Il caso di Rimini evidenzia, in positivo, l'inutilità di una contrapposizione, creata talvolta dagli amministratori, quella tra marketing culturale da una parte, e marketing turistico dall'altra. Il Festival del Mondo Antico denota, infatti, la volontà di ridefinire l'identità culturale della città, è un segnale preciso, da consolidare. Non sottovaluterei il ruolo degli insegnanti nel successo di questa iniziativa, e neppure l'esigenza di aggiornamenti emersa da parte loro, rilevata anche dalla ricerca. Se ricordate, gli assessorati alla cultura sono nati, come nel caso di Modena, per gemmazione dagli assessorati alla scuola: l'idea era quella di offrire delle occasioni di apprendimento anche oltre il percorso scolastico, lungo tutto il corso della vita (quello che oggi l'Unione europea, con un'espressione molto elegante, definisce lifelong learning).
Dal punto di vista culturale, uno degli elementi fondamentali di questo genere di manifestazioni è la capacità di intersecare linguaggi e discipline diversi. Di mescolarli in un difficile cocktail di festa condivisa. Senza disdegnare la cucina: poiché noi mangiamo parole e, come diceva uno scrittore spagnolo, il palato è nella memoria. L'organizzazione di un festival, inoltre, produce effetti che vanno ben oltre le giornate in cui si svolge: insegna a lavorare in modo differente, produce interazioni tra chi vi lavora e le istituzioni, i gruppi e i privati che vi partecipano, e queste relazioni, se ben gestite, possono portare frutti nel resto dell'anno. Questo è un aspetto da non trascurare: è un modo per ribadire l'esigenza di ridefinire la politica degli strumenti di comunicazione che riguardano la cultura.
Anche il profilo economico non è da trascurare.
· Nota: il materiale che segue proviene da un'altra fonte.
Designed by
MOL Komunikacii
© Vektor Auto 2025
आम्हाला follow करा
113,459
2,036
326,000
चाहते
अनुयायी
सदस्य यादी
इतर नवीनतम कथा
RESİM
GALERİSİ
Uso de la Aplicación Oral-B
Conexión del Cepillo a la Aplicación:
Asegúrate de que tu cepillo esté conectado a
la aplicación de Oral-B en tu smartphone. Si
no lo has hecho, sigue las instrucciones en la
Molti assessori - non è il caso di Rimini - hanno voluto i festival per un puro scopo di marketing turistico, rischiando in qualche modo di soffocarli nella culla, con forte miopia e con poco senso della prospettiva. Si è parlato molto di Mantova, che è il capostipite di un certo tipo di festival; Mantova, però, è nata su un modello diverso: è stata commissionata una ricerca e la proposta che ne è scaturita ha ricalcato il modello sperimentato dagli anglosassoni nei festival di letteratura. Quello mantovano, infatti, è un festival a prenotazione, con biglietto, esattamente come quello di Edimburgo o di altri festival di quell'area geografica. A Modena non è così: non ci sono né biglietti, né prenotazioni. Corriamo dei rischi, abbiamo più problemi, siamo esposti a più critiche, ma in questo modo di procedere c'è anche un'interpretazione politico-sociale e culturale del festival. Tengo a ribadirlo.
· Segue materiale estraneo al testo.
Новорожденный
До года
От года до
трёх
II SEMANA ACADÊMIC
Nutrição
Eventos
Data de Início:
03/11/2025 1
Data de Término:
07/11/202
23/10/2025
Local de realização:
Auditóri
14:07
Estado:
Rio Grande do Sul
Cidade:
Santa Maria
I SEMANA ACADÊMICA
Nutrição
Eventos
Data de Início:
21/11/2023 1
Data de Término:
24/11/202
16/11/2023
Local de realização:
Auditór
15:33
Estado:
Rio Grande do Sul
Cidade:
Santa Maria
La ricerca presentata a Mantova qualche settimana fa dimostra, dal punto di vista economico, che per un euro investito ne ritornano dieci in quella città. La cosa, devo dire, mi ha stupito, perché queste cifre non mi parevano realistiche e possibili, ma prendo per buono questo tipo di analisi. In ogni caso, per quel che riguarda i festival, io sono per la teoria dei cento fiori: come dire che siamo diversi ma nello stesso tempo ci sentiamo affratellati agli altri festival. E sebbene non costituiscano più una novità, come sottolinea anche la ricerca, e i festival richiamino l'attenzione dei media per ciò che vengono a dire gli oratori e non più perché siano un fatto sociale, continuano in parte a stupire. Dovremmo fare in modo che i festival trovino un punto di equilibrio permanente, di solidarietà reciproca, soprattutto grazie alla loro diversità, in modo da presentarsi come un interlocutore della società italiana e anche, diciamo pure, dei governi che verranno. Insomma, perché non pensare a una vera e propria lobby dei festival?